I’m very concerned that the proportion of asymptomatic victims (as shown on the Theodore Roosevelt and Iceland study) could be very much higher than we assume. And that these people do have significant transmission while asymptomatic or pre-symptomatic. So the proportion of the population that has been or is infected could be much higher than we know in some areas, especially if they are relatively young and healthy. In that case, trying to suppress the spread completely is going to be very difficult, if not impossible.
On the positive side, perhaps if there is a significant population of people with antibodies to Covid, perhaps we can do more plasma therapy, and begin it earlier, with better outcomes for severe cases.
ziggy
@Ten Bears: Your illness in December was not Covid-19, and here is a twitter thread that explains why:
https://twitter.com/trvrb/status/1249414295042965504
Bear in mind that the vast majority of people that exhibit symptoms compatible with Covid, and are able to get testing because of that, test negative (currently 90% in my state).

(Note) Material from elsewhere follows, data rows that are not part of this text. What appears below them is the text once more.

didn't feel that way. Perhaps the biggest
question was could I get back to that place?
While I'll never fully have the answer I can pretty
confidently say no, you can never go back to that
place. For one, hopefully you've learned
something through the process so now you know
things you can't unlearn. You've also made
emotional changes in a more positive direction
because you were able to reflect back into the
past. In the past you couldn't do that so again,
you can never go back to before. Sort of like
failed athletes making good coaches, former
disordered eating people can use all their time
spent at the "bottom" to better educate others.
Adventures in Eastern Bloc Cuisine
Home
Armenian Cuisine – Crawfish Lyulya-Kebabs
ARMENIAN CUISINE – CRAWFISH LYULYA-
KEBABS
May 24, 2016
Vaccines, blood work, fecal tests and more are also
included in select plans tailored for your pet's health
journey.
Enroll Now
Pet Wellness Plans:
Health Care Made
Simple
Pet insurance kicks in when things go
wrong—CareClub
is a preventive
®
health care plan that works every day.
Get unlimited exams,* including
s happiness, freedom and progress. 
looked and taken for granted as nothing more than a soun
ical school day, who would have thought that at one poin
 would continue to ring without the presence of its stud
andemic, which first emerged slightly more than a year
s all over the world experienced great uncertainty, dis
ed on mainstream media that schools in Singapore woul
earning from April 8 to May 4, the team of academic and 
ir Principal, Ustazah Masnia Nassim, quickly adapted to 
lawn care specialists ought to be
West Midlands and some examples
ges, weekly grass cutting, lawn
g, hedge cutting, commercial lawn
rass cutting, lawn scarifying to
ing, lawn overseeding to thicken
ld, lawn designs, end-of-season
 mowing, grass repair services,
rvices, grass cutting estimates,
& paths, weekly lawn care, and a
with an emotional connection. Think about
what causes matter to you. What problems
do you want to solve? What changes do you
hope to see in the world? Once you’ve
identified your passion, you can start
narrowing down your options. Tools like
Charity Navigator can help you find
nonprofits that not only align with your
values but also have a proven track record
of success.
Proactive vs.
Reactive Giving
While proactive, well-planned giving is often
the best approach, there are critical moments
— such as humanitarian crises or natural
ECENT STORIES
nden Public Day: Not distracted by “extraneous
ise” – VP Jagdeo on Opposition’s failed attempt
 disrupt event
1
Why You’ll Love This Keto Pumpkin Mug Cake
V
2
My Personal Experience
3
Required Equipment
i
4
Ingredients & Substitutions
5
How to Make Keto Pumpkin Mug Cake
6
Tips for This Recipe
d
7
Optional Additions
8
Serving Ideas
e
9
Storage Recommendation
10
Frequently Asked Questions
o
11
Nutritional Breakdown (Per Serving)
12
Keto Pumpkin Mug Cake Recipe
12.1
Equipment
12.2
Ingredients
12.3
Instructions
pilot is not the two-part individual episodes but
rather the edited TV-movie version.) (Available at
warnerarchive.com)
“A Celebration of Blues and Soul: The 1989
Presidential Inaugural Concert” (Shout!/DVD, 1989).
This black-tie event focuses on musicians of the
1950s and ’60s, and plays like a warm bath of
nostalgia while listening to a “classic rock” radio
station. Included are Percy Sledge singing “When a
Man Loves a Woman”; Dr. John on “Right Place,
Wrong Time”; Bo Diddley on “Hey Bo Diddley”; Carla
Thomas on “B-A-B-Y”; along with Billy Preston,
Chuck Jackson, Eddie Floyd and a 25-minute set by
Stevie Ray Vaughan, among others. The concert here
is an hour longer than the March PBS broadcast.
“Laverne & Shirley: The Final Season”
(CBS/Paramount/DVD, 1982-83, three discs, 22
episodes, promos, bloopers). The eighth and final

Hopefully soon antibody tests will be widely available as well as accurate, and we will be able to know if we have been exposed, and perhaps get an idea of our immunity situation.
narya
As soon as there’s a reliable serological test, I’m getting in line. I had a weird fever in February–NO other symptoms, no one around me got sick–that peaked at 103 one night. I took ibuprofen to get it down (and that worked) , or would have gone to the ER. When I went to the doc the next day, they tested me for every damn thing and did a chest x-ray, and . . . nothing. No flu. No strep. Liver enzymes elevated, but nearly normal by the next day. No cough. Found out I’d had CMV and Epstein Barr at some point in my life, but negative for them, too. Blood cultures all negative. Weirdest thing I ever had. And then another flu-like episode a month later, that acted like a normal winter cold/flu, gone in a couple of days. So, two things, roughly in the time frame, with no diagnosis? I should get in line, six feet away from your sister, wearing a mask.
Villago Delenda Est
David, you are a terrible human being. You’re making Rethuglican heads hurt.
Pablo
@David Fud: It’s not usually the instruments that are the problem. It’s that the test reagents lack exact specificity.
pluky
@Cheryl Rofer:
Just the thing that Wikipedia was made for!